The vote was scheduled for October 6th, 1953. Representatives from both committees treated this referendum in much the same way as they would treat a local election. Advertisements could be seen throughout town or heard on the local radio stations. Yard signs were put out declaring the residents’ stance in favor of or against the proposal. Election Judges were present at every voting location, along with volunteer monitors from both committees to keep an eye on the proceedings.
On voting day, the polls closed at 5 PM. By 6:30 PM, most votes had been counted and the local newscast station was able to provide the preliminary results of the vote, with the final vote tallies appearing in newspapers the next morning. Champaign’s final vote tally was 2,060 in favor of merging, with 4,842 opposed; Urbana’s results were even more decisive with 1,679 voting in favor of merger and 4,490 voting against it. The proposal to merge Champaign and Urbana was firmly defeated with both towns casting overwhelming votes of “no.” It seems like the most resounding issue was that of cost to the taxpaying citizen. The threat of increased taxes due to the merger led many voters to cast a “no” vote, according to the Pro-Merger committee.
That was pretty much the end of the story for this merger effort, as both sides of the issue accepted the results of the vote without quibble. The committees for or against the merger were dissolved, the yard signs were yanked up and removed, and very quickly all talk of the proposal was put to rest. It remains to be seen if the merger would have actually led to
higher taxes levied upon the towns’ citizens, or if the administrative convenience would have been worth merging the two towns. The people of Urbana and Champaign soundly decided not to risk it in 1953, and the issue would not be raised again until the late 1970s.

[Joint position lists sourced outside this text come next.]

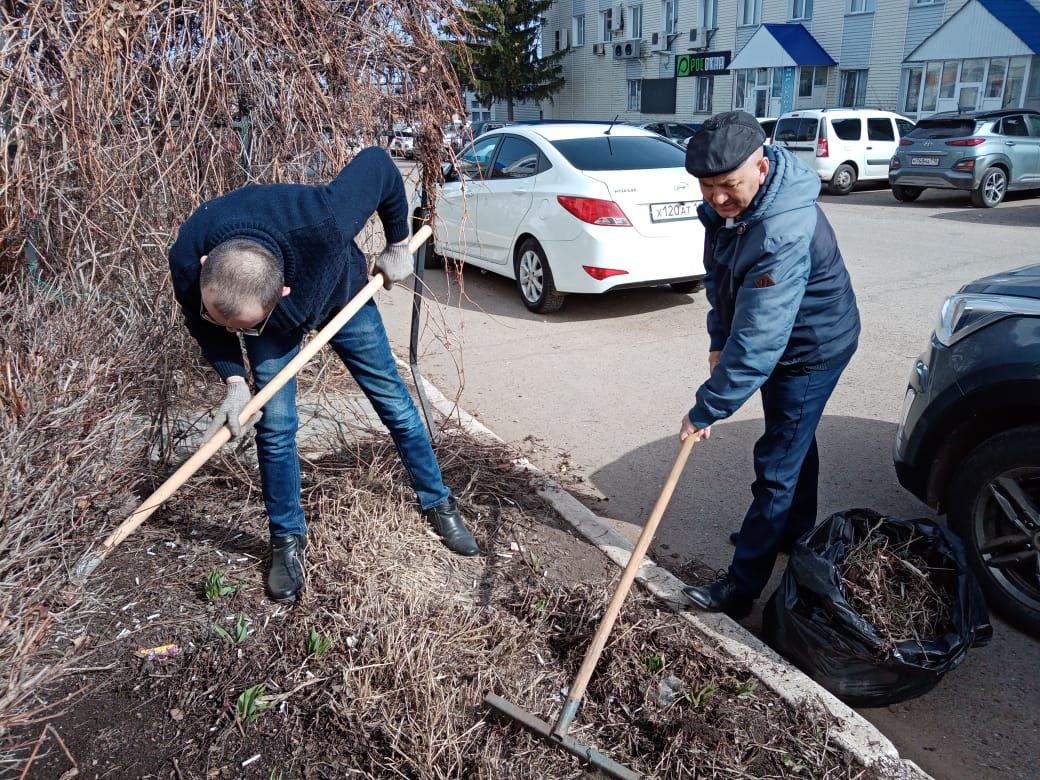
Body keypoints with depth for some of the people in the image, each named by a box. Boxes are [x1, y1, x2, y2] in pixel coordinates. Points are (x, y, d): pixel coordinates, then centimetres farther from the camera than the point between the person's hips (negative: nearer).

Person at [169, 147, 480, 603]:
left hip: (341, 295, -1)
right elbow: (203, 327, -13)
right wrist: (234, 383, -26)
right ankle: (288, 540, 17)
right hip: (274, 327, 1)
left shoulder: (322, 223, -48)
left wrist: (398, 246, -17)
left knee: (393, 400, 6)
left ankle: (438, 504, 25)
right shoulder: (187, 262, -37)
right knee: (274, 425, -4)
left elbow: (377, 164, -28)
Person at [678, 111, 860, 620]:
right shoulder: (726, 205, -10)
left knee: (776, 467, -3)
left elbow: (756, 341, -39)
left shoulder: (785, 234, -39)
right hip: (778, 342, 9)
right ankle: (795, 535, 47)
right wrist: (718, 340, 0)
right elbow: (717, 276, 7)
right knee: (795, 441, 25)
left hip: (811, 349, -9)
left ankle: (741, 588, 7)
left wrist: (706, 410, -33)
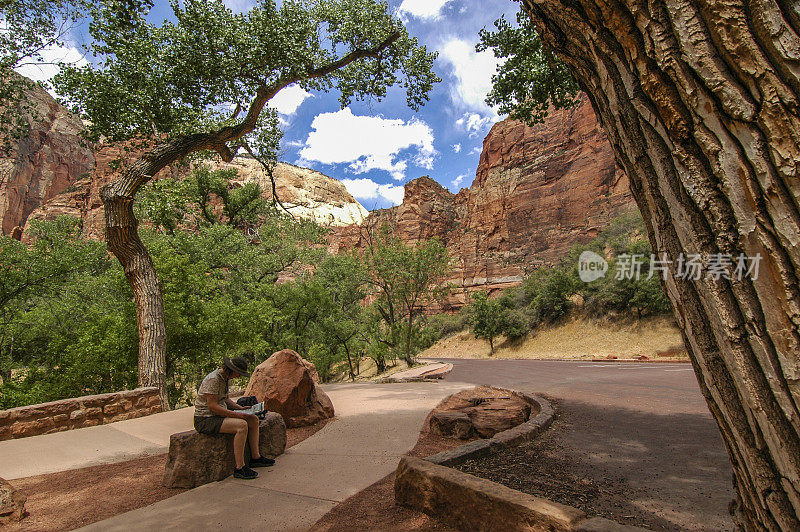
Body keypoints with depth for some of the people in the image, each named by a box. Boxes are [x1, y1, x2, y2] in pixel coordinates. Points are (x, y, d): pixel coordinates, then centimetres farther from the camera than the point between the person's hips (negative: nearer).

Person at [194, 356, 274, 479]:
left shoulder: (224, 378, 9)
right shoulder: (213, 379, -22)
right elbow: (212, 406, -25)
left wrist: (241, 408, 5)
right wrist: (236, 414, -25)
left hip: (219, 415, 10)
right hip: (206, 420, -10)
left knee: (254, 419, 4)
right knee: (242, 425, -30)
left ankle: (256, 457, 10)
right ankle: (239, 468, -24)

Champaign Mayor Virgil Lafferty issued a statement saying the "vote was decided in the good old American way. I am certain Champaign will cooperate with her sister city as it has in the past and more so. The people realize the two towns can operate separately but be like one community to live in." Anti-Mergerite Chair Olin Browder summed up the affair appropriately saying, "We are still separate communities and inseparable friends. This contest has brought Champaign and Urbana much closer together."
For now, the question of the merger had been asked and strongly answered in the negative, and so the sister cities went back to business as usual.